- Worden Day in her studio, ca. 1959
- Born: June 11, 1912 Columbus, Ohio
- Died: January 27, 1986 (aged 73) Montclair, New Jersey
- Known for: Printmaking
- Awards: Guggenheim Fellow (1952), (1961)

= Worden Day =

American painter

Worden Day (1912–1986) was an American painter, printmaker, and sculptor. Day was the recipient of a Guggenheim Fellowship in both 1952 and 1961.

==Life==

Day was born in Columbus, Ohio, and graduated from Randolph-Macon College in 1934. After moving to New York she studied at the Art Students League of New York and the New School of Social Research, and worked at Atelier 17 in 1943. She also ran a print shop for reading books for the New York City Board of Education.

She taught at the University of Wyoming, from 1949 to 1952, graduated from New York University with a M.A. in 1966, and returned to the Art Students League as an instructor from 1966 through 1970.

Day was a MacDowell fellow throughout her life in 1940, 1955, 1956, 1958, 1963, and 1981.

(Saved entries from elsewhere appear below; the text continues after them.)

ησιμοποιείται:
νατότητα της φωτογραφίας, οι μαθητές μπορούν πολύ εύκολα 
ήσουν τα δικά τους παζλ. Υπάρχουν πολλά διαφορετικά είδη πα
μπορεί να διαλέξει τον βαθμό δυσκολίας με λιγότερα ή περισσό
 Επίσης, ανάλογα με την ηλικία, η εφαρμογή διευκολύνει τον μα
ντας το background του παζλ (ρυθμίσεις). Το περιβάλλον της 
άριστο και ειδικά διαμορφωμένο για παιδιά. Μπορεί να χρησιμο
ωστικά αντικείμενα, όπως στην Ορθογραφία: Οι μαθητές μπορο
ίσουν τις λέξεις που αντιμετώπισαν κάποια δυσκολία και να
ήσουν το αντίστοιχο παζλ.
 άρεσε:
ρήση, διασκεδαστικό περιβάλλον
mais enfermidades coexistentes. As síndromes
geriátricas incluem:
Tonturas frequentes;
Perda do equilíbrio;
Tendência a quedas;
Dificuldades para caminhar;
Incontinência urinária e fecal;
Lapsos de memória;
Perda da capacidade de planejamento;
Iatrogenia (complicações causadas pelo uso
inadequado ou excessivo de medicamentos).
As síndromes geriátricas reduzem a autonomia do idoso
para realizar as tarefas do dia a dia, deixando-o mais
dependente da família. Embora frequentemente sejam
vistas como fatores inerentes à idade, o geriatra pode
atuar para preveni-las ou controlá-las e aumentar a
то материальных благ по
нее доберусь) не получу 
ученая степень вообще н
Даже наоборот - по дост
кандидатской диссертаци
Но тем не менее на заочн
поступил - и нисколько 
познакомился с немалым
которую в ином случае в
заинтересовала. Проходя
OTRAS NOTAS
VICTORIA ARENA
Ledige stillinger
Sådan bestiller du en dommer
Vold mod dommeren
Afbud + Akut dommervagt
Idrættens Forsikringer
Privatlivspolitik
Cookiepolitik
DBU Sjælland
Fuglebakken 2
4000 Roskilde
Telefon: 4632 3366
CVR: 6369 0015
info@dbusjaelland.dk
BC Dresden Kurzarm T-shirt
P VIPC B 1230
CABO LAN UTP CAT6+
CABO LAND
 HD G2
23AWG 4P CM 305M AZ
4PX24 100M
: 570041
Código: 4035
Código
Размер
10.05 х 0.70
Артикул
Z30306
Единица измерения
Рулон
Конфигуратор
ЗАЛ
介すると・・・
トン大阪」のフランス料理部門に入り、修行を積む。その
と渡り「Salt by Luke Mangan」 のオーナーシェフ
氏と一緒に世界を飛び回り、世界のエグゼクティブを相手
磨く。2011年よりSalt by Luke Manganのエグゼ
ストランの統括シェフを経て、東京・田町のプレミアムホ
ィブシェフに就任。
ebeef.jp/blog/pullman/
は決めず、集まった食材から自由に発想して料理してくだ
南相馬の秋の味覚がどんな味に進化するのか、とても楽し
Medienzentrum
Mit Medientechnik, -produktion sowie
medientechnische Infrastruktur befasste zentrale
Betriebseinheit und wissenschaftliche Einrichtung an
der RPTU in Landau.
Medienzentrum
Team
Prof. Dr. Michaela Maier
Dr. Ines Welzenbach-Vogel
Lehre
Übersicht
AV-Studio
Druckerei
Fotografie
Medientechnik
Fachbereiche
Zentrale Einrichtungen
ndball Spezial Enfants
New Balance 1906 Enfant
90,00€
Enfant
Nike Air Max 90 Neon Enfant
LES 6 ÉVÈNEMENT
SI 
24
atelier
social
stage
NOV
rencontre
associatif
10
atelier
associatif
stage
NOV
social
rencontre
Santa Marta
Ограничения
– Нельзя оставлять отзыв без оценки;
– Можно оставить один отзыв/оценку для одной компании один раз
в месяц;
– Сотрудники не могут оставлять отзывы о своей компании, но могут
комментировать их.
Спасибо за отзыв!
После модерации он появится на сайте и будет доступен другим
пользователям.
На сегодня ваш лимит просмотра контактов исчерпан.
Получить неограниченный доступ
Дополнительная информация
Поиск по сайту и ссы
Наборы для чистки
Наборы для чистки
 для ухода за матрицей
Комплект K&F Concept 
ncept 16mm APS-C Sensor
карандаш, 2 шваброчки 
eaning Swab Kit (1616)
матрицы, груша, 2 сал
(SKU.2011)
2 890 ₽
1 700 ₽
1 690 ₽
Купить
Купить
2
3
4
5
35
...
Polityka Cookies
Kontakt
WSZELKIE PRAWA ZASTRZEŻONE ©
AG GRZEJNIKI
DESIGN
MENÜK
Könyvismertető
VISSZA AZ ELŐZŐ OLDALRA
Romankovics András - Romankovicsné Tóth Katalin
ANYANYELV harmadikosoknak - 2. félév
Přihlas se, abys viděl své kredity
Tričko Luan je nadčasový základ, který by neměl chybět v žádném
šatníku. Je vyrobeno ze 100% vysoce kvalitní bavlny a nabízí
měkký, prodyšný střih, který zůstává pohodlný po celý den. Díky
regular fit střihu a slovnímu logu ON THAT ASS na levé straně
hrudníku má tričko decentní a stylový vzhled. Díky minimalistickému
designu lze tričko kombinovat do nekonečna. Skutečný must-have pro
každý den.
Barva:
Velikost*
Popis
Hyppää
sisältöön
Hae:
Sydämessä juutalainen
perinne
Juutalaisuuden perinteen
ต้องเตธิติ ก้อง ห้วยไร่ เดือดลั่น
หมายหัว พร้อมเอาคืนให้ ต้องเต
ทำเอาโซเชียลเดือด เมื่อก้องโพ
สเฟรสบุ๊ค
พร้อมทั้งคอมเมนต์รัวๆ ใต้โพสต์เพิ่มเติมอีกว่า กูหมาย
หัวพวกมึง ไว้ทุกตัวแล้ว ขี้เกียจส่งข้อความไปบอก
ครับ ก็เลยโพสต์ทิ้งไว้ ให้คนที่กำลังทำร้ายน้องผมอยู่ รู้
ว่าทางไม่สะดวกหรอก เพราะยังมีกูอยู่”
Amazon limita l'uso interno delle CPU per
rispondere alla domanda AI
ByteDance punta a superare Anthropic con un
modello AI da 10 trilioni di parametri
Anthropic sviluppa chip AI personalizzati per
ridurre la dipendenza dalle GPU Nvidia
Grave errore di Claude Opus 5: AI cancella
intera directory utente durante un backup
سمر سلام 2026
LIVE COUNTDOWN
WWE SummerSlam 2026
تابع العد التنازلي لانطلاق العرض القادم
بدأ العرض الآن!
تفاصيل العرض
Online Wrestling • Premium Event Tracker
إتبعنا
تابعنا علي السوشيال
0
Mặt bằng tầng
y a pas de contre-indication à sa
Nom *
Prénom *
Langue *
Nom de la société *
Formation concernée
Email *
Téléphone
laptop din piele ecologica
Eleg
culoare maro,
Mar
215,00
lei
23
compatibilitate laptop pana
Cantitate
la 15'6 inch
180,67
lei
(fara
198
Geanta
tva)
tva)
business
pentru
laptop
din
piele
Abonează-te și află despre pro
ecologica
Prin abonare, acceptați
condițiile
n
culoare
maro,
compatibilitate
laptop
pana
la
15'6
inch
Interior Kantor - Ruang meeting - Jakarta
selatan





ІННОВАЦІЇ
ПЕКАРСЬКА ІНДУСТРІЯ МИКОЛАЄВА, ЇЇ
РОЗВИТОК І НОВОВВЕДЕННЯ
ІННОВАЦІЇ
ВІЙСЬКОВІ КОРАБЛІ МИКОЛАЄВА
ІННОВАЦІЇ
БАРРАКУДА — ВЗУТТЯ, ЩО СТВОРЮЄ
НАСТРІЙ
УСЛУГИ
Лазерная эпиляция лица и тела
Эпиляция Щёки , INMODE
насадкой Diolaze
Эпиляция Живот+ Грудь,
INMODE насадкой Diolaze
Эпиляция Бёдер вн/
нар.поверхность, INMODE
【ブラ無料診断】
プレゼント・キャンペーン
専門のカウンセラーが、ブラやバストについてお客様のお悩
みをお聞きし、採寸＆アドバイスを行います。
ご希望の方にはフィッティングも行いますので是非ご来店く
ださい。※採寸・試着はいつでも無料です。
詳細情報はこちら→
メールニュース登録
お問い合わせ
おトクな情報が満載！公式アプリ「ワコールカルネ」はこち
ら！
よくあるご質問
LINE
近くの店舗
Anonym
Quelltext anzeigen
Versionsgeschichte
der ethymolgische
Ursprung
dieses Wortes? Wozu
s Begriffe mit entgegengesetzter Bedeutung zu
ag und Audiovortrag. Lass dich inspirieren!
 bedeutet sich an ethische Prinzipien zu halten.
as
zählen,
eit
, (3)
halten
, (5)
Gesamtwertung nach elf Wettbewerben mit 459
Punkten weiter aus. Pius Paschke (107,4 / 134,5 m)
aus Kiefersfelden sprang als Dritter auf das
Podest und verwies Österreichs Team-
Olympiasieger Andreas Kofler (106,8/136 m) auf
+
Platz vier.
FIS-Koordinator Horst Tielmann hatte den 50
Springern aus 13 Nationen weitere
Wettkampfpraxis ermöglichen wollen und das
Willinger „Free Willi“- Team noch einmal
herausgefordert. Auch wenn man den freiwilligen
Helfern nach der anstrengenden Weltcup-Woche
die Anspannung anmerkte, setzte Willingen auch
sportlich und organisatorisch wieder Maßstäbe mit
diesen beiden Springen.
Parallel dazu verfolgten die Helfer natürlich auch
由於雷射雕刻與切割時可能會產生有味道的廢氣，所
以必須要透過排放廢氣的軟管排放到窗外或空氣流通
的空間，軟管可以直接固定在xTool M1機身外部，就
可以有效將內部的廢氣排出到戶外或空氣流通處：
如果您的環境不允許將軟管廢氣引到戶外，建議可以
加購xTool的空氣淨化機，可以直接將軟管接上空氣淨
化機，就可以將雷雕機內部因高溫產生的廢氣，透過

Day died January 27, 1986, of cancer.

The Smithsonian Archives of American Art holds 4.5 linear feet of archival materials from Day's life, of which, a small selection is available online. Day's work is held by the National Gallery of Art, the Museum of Modern Art, the Metropolitan Museum of Art, the Whitney Museum of American Art, and the Smithsonian American Art Museum.